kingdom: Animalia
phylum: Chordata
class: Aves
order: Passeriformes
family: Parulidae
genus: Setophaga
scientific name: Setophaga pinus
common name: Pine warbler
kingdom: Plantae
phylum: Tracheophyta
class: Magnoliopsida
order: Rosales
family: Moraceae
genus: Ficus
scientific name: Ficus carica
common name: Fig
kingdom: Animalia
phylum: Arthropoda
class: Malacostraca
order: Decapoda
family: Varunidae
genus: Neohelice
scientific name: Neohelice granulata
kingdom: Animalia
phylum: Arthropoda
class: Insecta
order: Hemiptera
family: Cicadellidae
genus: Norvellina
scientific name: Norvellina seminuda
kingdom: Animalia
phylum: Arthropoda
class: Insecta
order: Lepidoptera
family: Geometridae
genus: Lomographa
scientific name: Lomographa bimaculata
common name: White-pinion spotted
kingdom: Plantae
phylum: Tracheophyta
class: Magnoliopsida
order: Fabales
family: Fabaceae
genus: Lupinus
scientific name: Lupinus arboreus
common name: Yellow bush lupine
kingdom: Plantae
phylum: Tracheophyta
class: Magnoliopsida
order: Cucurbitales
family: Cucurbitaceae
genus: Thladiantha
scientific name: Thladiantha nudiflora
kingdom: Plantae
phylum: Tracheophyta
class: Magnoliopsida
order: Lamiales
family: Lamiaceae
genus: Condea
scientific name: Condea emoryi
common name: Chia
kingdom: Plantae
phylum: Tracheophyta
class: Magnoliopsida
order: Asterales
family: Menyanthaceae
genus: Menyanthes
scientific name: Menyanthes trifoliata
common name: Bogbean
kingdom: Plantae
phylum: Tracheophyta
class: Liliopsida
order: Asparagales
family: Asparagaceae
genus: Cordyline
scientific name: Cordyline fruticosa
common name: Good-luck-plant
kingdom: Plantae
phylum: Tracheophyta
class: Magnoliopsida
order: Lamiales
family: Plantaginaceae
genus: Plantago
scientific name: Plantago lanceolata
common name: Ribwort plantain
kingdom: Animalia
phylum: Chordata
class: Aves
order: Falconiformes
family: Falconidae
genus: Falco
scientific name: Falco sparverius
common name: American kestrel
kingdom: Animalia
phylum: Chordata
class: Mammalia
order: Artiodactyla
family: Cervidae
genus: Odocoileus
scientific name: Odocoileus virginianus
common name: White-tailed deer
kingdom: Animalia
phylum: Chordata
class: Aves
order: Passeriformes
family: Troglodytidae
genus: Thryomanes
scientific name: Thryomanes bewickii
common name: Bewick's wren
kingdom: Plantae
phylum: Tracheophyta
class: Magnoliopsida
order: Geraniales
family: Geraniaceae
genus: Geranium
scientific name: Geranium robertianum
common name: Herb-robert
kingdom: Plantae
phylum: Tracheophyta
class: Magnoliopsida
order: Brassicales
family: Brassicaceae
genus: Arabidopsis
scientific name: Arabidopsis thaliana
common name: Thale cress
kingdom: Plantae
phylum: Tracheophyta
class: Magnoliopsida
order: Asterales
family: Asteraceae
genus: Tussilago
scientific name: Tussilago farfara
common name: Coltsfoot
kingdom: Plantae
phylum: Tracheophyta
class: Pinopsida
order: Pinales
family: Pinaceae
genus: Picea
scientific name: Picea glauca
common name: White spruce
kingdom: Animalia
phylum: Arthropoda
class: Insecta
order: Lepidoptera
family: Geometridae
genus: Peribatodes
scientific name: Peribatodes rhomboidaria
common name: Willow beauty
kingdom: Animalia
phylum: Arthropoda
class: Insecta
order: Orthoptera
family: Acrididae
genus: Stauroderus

## Exercise task
Copy every line of the data above, word for word, from the first line to the last.

## Answer for this exercise
kingdom: Animalia
phylum: Chordata
class: Aves
order: Passeriformes
family: Parulidae
genus: Setophaga
scientific name: Setophaga pinus
common name: Pine warbler
kingdom: Plantae
phylum: Tracheophyta
class: Magnoliopsida
order: Rosales
family: Moraceae
genus: Ficus
scientific name: Ficus carica
common name: Fig
kingdom: Animalia
phylum: Arthropoda
class: Malacostraca
order: Decapoda
family: Varunidae
genus: Neohelice
scientific name: Neohelice granulata
kingdom: Animalia
phylum: Arthropoda
class: Insecta
order: Hemiptera
family: Cicadellidae
genus: Norvellina
scientific name: Norvellina seminuda
kingdom: Animalia
phylum: Arthropoda
class: Insecta
order: Lepidoptera
family: Geometridae
genus: Lomographa
scientific name: Lomographa bimaculata
common name: White-pinion spotted
kingdom: Plantae
phylum: Tracheophyta
class: Magnoliopsida
order: Fabales
family: Fabaceae
genus: Lupinus
scientific name: Lupinus arboreus
common name: Yellow bush lupine
kingdom: Plantae
phylum: Tracheophyta
class: Magnoliopsida
order: Cucurbitales
family: Cucurbitaceae
genus: Thladiantha
scientific name: Thladiantha nudiflora
kingdom: Plantae
phylum: Tracheophyta
class: Magnoliopsida
order: Lamiales
family: Lamiaceae
genus: Condea
scientific name: Condea emoryi
common name: Chia
kingdom: Plantae
phylum: Tracheophyta
class: Magnoliopsida
order: Asterales
family: Menyanthaceae
genus: Menyanthes
scientific name: Menyanthes trifoliata
common name: Bogbean
kingdom: Plantae
phylum: Tracheophyta
class: Liliopsida
order: Asparagales
family: Asparagaceae
genus: Cordyline
scientific name: Cordyline fruticosa
common name: Good-luck-plant
kingdom: Plantae
phylum: Tracheophyta
class: Magnoliopsida
order: Lamiales
family: Plantaginaceae
genus: Plantago
scientific name: Plantago lanceolata
common name: Ribwort plantain
kingdom: Animalia
phylum: Chordata
class: Aves
order: Falconiformes
family: Falconidae
genus: Falco
scientific name: Falco sparverius
common name: American kestrel
kingdom: Animalia
phylum: Chordata
class: Mammalia
order: Artiodactyla
family: Cervidae
genus: Odocoileus
scientific name: Odocoileus virginianus
common name: White-tailed deer
kingdom: Animalia
phylum: Chordata
class: Aves
order: Passeriformes
family: Troglodytidae
genus: Thryomanes
scientific name: Thryomanes bewickii
common name: Bewick's wren
kingdom: Plantae
phylum: Tracheophyta
class: Magnoliopsida
order: Geraniales
family: Geraniaceae
genus: Geranium
scientific name: Geranium robertianum
common name: Herb-robert
kingdom: Plantae
phylum: Tracheophyta
class: Magnoliopsida
order: Brassicales
family: Brassicaceae
genus: Arabidopsis
scientific name: Arabidopsis thaliana
common name: Thale cress
kingdom: Plantae
phylum: Tracheophyta
class: Magnoliopsida
order: Asterales
family: Asteraceae
genus: Tussilago
scientific name: Tussilago farfara
common name: Coltsfoot
kingdom: Plantae
phylum: Tracheophyta
class: Pinopsida
order: Pinales
family: Pinaceae
genus: Picea
scientific name: Picea glauca
common name: White spruce
kingdom: Animalia
phylum: Arthropoda
class: Insecta
order: Lepidoptera
family: Geometridae
genus: Peribatodes
scientific name: Peribatodes rhomboidaria
common name: Willow beauty
kingdom: Animalia
phylum: Arthropoda
class: Insecta
order: Orthoptera
family: Acrididae
genus: Stauroderus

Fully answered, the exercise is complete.